Besides the three recent cases, there have been two other cases of Homa Bay residents reported to have been abducted in other counties, including Narok.

Another case of abduction in the county was reported in January and it involved a man, 27. The man was riding a motorcycle from Oyugis Town to Ndhiwa.

He was last seen at Ogande village along Rodi Kopany-Oyugis Road while speaking to occupants of a Probox. That was the last time he was seen.

Of great concern to residents is how frequently the abductions are taking place, whether they are connected and who are targeted.

Mr Evanve Oloo, a human rights activist, said it is time for police officers to act as abductions rise.

Bernard Ochieng

c, a warden at Kibos Prison, who was kidnapped on April 29 in Homa Bay. 

Photo credit: Pool

“It is only in Kenya where a suspicious vehicle can pass several roadblocks without being stopped for inspection. Why are police officers taking so long to arrest suspects?” he asks.

In the case of the prison warder, Mr Bernard Ochieng, who works at Kibos Prison, he was abducted along Homa Bay-Rongo Road by unknown people.

His kidnappers are suspected to have trailed him as he was travelling in a public service vehicle from Kisumu to Nyandiwa in Suba sub-county.

Kibos prisons boss Beverline Lungatso said the officer was off duty when he disappeared.

"He was to report back to work on May 2," she said.

According to Homa Bay DCI boss Abed Kavoo, the abductors were armed with guns.

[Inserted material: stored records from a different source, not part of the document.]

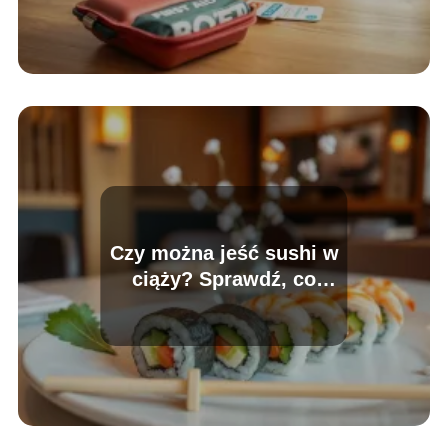
Czy można jeść sushi w
ciąży? Sprawdź, co
mówią eksperci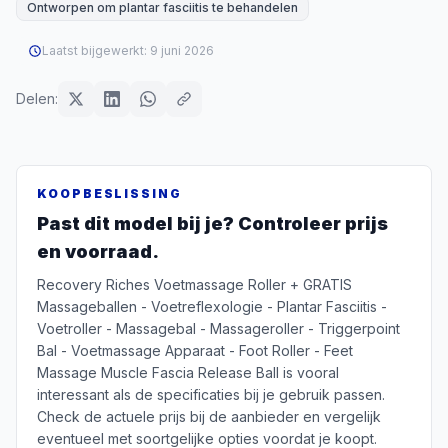
Ontworpen om plantar fasciitis te behandelen
Laatst bijgewerkt:
9 juni 2026
Delen:
KOOPBESLISSING
Past dit model bij je? Controleer prijs
en voorraad.
Recovery Riches Voetmassage Roller + GRATIS
Massageballen - Voetreflexologie - Plantar Fasciitis -
Voetroller - Massagebal - Massageroller - Triggerpoint
Bal - Voetmassage Apparaat - Foot Roller - Feet
Massage Muscle Fascia Release Ball is vooral
interessant als de specificaties bij je gebruik passen.
Check de actuele prijs bij de aanbieder en vergelijk
eventueel met soortgelijke opties voordat je koopt.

They blocked the vehicle Mr Ochieng had boarded and asked him to identify himself before he was handcuffed and taken away.

“Phone signals showed that the car drove past Rangwe to a place called Nyanira before the signals went off," he said.

Mr Kavoo said they are trying to trace the owner of a phone number that was in communication with the warden.

The person sent several text messages to Mr Ochieng, but the warden failed to respond.

"The number has also been switched off but we are considering it as a crucial lead in the investigations," the DCI office boss said.

A similar incident took place in Migori a week before, where an employee of the county government was abducted by people in a Probox.

Mr Patrick Lumumba, a technician at the water department, had taken an official motorbike to a garage when he was abducted.

Police said four men approached their victim with a gun and started asking him questions.

The incident happened near Mjinga market in Migori Town as the public watched.

 Witnesses reported that the man was bundled into a white Toyota Probox that had four occupants before they drove off.

No one bothered to ask who the people were as they appeared to be police officers because they had guns. Similarly, no one noted the number plate of the vehicle.

“The four asked him why he was riding a government motorbike on a weekend before handcuffing him. They then bundled him into a waiting car and sped off,” said a witnesses.

The abductors later asked for a ransom of Sh1 million from the victim’s family.

Suna East sub-county police commander, Mr Esau Ochorokodi, said the family reported the matter to the police.

Judy, Mr Lumumba’s wife, said her husband had not shown any indication that his life was in danger.

Still in Migori, a woman in Rongo sub-county was abducted on May 8 in the wee hours of the morning.

Jackeline Atieno Oluoch is reported to have gone missing at 3am when his family was still asleep.

Her husband, Kenneth Oluoch, told the Nation that he learnt of the incident from a neighbour.

"I work in Kisii and the neighbour informed me that my son had checked in the bedroom and found the mother missing," he said.

Inside his house, Mr Oluoch found blood stains and his wife’s clothes. To date, her whereabouts remain unknown.

The case was reported to the police.